***** INPUT DATA
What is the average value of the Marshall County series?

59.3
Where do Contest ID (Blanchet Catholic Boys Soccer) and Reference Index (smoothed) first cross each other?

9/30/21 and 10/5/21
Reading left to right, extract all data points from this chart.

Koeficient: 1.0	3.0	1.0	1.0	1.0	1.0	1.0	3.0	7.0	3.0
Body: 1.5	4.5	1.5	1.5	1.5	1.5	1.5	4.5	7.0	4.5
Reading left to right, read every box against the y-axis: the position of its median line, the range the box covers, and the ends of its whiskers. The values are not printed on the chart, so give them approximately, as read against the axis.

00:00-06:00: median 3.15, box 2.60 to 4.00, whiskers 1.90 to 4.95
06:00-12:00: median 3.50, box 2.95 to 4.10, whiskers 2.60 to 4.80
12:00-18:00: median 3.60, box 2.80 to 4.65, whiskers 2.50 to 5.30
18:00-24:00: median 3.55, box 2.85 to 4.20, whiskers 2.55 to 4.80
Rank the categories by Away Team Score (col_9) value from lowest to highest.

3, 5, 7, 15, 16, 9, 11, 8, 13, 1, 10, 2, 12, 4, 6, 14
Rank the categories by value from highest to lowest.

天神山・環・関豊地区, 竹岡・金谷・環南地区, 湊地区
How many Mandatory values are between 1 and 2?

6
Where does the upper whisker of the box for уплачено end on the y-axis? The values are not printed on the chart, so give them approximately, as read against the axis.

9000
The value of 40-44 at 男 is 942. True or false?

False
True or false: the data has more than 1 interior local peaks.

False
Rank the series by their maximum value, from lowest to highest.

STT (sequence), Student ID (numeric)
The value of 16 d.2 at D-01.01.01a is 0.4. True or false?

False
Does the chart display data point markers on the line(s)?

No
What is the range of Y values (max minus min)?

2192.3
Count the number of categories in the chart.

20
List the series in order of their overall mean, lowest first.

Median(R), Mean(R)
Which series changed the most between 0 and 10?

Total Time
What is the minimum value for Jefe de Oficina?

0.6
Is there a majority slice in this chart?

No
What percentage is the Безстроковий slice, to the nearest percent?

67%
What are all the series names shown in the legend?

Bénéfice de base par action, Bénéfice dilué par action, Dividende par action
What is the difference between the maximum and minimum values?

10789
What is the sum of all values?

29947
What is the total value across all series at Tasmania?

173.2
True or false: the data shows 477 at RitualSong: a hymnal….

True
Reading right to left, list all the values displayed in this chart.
**********
> _JOB ITEM_
Filter the entries above, keeping every line that contains the word "printed", and copy each such line in full.

> _TASK RESPONSE_
Reading left to right, read every box against the y-axis: the position of its median line, the range the box covers, and the ends of its whiskers. The values are not printed on the chart, so give them approximately, as read against the axis.
Where does the upper whisker of the box for уплачено end on the y-axis? The values are not printed on the chart, so give them approximately, as read against the axis.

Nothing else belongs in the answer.